Vancouver-based Skoah Inc. is a small chain of shops that offer facial products and treatments to its customers in 15 stores, some of which are franchises. Company president Christ Scott said that as the company looked to expand to the United States, those complexities could not be accommodated by its QuickBooks accounting software – it didn’t integrate with its Point-of-Sales (PoS) system.

In the short term, Skoah did have a workaround: it hired an offshore resource to manually re-enter transactions and journal entries from one system to the next, which cost around $12,000 each year and introduced the potential for human error.

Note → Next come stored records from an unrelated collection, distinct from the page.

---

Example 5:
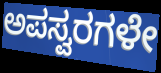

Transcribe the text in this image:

ಅಪಸ್ವರಗಳೇ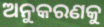
ଅନୁକରଣକୁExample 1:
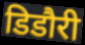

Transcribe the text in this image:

डिडौरी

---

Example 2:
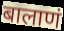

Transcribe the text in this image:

बालाणं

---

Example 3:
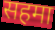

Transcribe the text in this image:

सहमा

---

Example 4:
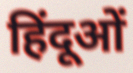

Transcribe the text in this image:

हिंदूओं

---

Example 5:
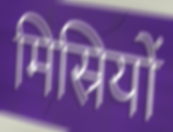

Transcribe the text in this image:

मिस्रियों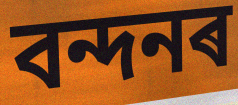
বন্দনৰ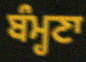
ਬੰਮ੍ਹਣਾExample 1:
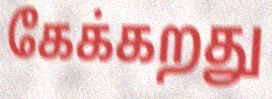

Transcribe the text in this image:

கேக்கறது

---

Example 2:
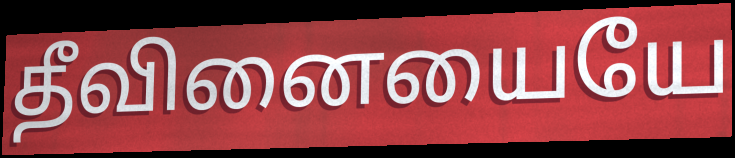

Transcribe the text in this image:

தீவினையையே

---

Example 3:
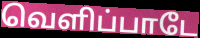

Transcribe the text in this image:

வெளிப்பாடே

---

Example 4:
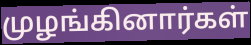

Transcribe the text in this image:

முழங்கினார்கள்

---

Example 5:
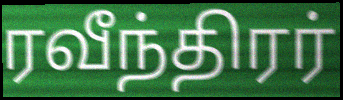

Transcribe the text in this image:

ரவீந்திரர்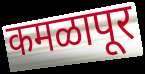
कमळापूर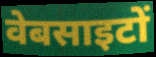
वेबसाइटोंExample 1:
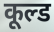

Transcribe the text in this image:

कूल्ड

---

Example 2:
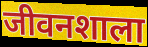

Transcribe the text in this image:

जीवनशाला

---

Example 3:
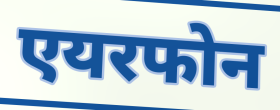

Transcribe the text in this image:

एयरफोन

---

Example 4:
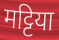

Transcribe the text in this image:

मट्टिया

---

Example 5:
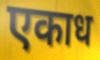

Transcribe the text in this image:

एकाध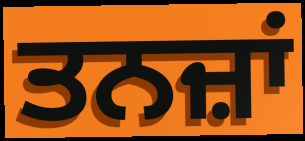
ਤਨਜ਼ਾਂ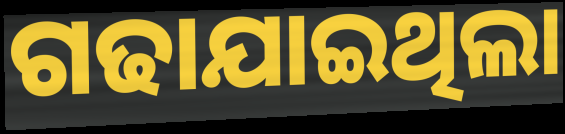
ଗଢାଯାଇଥିଲାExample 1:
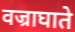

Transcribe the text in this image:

वज्राघाते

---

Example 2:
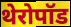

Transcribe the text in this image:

थेरोपॉड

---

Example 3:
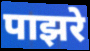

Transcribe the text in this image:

पाझरे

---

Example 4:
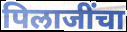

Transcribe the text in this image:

पिलाजींचा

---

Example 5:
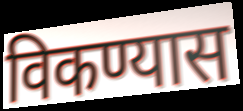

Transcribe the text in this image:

विकण्यास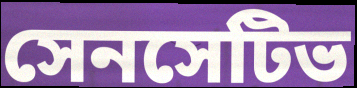
সেনসেটিভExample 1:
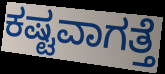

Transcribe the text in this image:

ಕಷ್ಟವಾಗತ್ತೆ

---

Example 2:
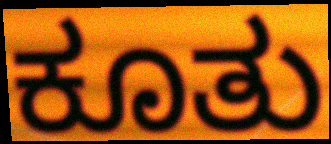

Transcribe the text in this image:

ಕೂತು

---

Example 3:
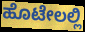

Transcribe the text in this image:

ಹೊಟೇಲಲ್ಲಿ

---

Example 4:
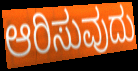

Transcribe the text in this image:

ಆರಿಸುವುದು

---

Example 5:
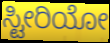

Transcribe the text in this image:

ಸ್ಟೀರಿಯೋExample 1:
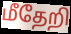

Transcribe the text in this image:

மீதேறி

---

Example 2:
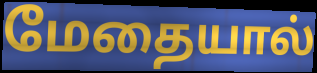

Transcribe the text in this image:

மேதையால்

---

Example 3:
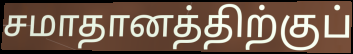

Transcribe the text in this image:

சமாதானத்திற்குப்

But with a long-term goal of opening 250 locations in the next five years, Skoah needed something more automated that could handle three distinct entities of its business: the in-store business that served as both product and service to customers, its e-commerce offerings, and its franchised locations. A critical requirement was implementing a less Excel-intensive way to manage its multi-entity consolidations, as well as the ability to track its real-time business performance at the individual store level in order to comply with the reporting expectations of its financing agent, the Business Development Bank of Canada.

“When we started, we were on QuickBooks and integrated with a PoS we no longer use,” said Scott. What the company needed was financial management software that met its specific PoS needs as well reflected the fact that its shop also had a service element for taking reservations, not just selling product. “That was the huge appeal of Intacct.”

Skoah had turned to technology consulting firm BAASS Business Solutions Inc. to help them find and deploy accounting platform Intacct as the operating backbone of its all-cloud technology stack. Scott said the company did consider client/server options, as well as end-to-end cloud software options, but ultimately Intacct met its specific criteria to bring together all financial data from its various businesses together. “It wasn’t trying to be all things to all people,” he said. “The additional layer was we operate in Canada. Some of the U.S.-based products weren’t able to consider that.”

BAASS’ integration of Intacct was ultimately able to automate several financial workflows so that all daily financial activity is captured in the company’s new PoS system, Fidelity, and reservations system, Zenoti, and automatically pushed to Intacct without the need for any manual processes. “That’s huge win right there,” said Scott.

Intacct also allows Skoah’s finance team to handle its multi-entity, multi-currency monthly closes and consolidations, and manage Skoah’s cash flow and budget more strategically with insights based on region, ownership type, e-commerce vs. brick-and-mortar, or age of location.

Since implementing Intacct, Skoah has expanded into Seattle and Boston, doubled its retail footprint, and embarked on an aggressive franchise expansion that should ultimately triple that footprint in the next two years. This has meant an increased transaction volume, but the company has been able to cut nearly 40 hours a week that was previously spent on entering data, and reduced its spending on outsourced data entry as a result.

Scott said this time and money can then be invested in the customer experience. And as Skoah expects to grow its product business and its retail footprint through franchising, “we feel like we’re well-armed.”